Keşke her şey annemin küçükken bana öğrettiği gerçeklikten ibaret kalsaydı. Keşke, bardak yere düşünce kırılır, ateşe yaklaşınca yanar, yüksek bir yerden atlayınca canın acır gerçekliği yaşam boyunca beni çevreleseydi. Keşke büyümeyi gerçekten istemek yerine gerçeklerin kirli karanlığını görüp korkarak küçük kalmayı isteseydim. Büyüdüm, gerçeklerin dayanılmaz olduğunu, yaşamın ateşten ibaret olmadığını öğrendim ve korktum. Korktum çünkü artık gerçek dediğim anlamlar bütünü benden ibaret değil. Ölüm var, katil var, cani var, soy kıran var.
Her şey var ve var olmaya devam ediyor, edecek. Bunlar benim gerçeklerim olmasa dahi ben bu gerçeklerin altında eziliyorum. Katille işbirliği yapmış, cani ile aynı bedende kalmış gibiyim. Tüm gerçekler, benden bağımsız olmasına rağmen ben bunlarla yaşamanın utancından sıyrılamıyorum. Çocuk masumluğu kendini korumaktan ibaret iken şimdi " ya benim dahli olduğum bir kötülük başkasını bulursa" düşüncesi her gün dağ gibi karşımda beliriyor. Sanki her ölenin katili, her savaşın sebebi benmişim gibi hissediyorum. İnsanlara da neden böyle hissetmiyorlar diye içten içe kızıyorum. Çünkü "hepten unutulmuş halkların ızdırabını gözkapaklarımdan atamıyorum" diyen Hugo von Hofmannsthal ile hayata aynı çerçeveden bakıyorum. Artık her gerçek benim için cehennemi bir ızdırap.

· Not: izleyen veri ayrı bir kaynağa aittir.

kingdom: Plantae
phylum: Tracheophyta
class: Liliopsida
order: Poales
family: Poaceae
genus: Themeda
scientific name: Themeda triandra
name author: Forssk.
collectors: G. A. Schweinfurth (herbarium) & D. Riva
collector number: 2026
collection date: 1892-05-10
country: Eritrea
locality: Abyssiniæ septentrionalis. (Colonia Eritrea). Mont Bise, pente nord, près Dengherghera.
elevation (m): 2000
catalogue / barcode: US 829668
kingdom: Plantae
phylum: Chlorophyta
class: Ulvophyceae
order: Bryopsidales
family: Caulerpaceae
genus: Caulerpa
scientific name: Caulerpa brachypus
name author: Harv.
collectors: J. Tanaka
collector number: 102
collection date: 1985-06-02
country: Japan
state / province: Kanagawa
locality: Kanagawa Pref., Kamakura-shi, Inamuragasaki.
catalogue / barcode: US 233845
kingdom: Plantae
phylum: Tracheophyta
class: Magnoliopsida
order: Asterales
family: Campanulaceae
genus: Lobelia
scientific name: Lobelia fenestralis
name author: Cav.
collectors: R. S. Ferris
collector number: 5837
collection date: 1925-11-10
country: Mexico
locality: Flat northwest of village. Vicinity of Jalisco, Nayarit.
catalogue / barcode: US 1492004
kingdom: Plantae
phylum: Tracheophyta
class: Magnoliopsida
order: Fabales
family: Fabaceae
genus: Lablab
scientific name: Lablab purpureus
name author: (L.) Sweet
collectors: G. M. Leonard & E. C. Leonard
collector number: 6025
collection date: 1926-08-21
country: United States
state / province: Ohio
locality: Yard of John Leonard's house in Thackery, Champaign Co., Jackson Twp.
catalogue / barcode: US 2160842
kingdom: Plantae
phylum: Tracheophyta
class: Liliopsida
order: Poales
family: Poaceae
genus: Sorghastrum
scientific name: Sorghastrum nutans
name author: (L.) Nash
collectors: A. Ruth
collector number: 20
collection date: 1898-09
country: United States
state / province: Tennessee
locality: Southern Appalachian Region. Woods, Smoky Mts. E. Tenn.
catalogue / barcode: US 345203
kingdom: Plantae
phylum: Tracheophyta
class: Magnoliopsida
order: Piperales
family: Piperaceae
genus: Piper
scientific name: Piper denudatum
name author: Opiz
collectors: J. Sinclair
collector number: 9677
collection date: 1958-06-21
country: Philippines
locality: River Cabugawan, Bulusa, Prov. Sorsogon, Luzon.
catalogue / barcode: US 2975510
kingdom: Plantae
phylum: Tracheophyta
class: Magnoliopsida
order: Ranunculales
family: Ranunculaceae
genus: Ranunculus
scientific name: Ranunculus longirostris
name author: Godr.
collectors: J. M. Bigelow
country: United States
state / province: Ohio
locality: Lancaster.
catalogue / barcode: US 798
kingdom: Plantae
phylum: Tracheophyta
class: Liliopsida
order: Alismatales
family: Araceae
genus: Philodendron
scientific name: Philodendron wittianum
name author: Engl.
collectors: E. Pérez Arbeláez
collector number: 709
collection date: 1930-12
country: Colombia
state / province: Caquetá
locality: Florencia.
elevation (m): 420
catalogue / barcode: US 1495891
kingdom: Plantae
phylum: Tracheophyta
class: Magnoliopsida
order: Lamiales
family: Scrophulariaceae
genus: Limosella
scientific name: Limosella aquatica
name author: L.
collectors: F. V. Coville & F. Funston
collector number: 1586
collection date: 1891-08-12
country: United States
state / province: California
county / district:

Allah nidaları ile insan öldürenle aynı dine, her şeyi kendinde gören, milleti için başkasını öldüren insanla aynı ırka, güvenli yer diye tabir edilen yer dışında ölümü meşru gören aynı türe mensup olmak insana yük değil de nedir? Tarih denilen safsatalar bütünü hangi mensubu yüceltmemis ki bunları da yüceltmesin. İnsanız, yaşamak en büyük hakkımız iken birbirimizi öldürmek için türlü silahlar icat ediyoruz, adı da kendimizi korumak. Peki kimden? Yine insandan.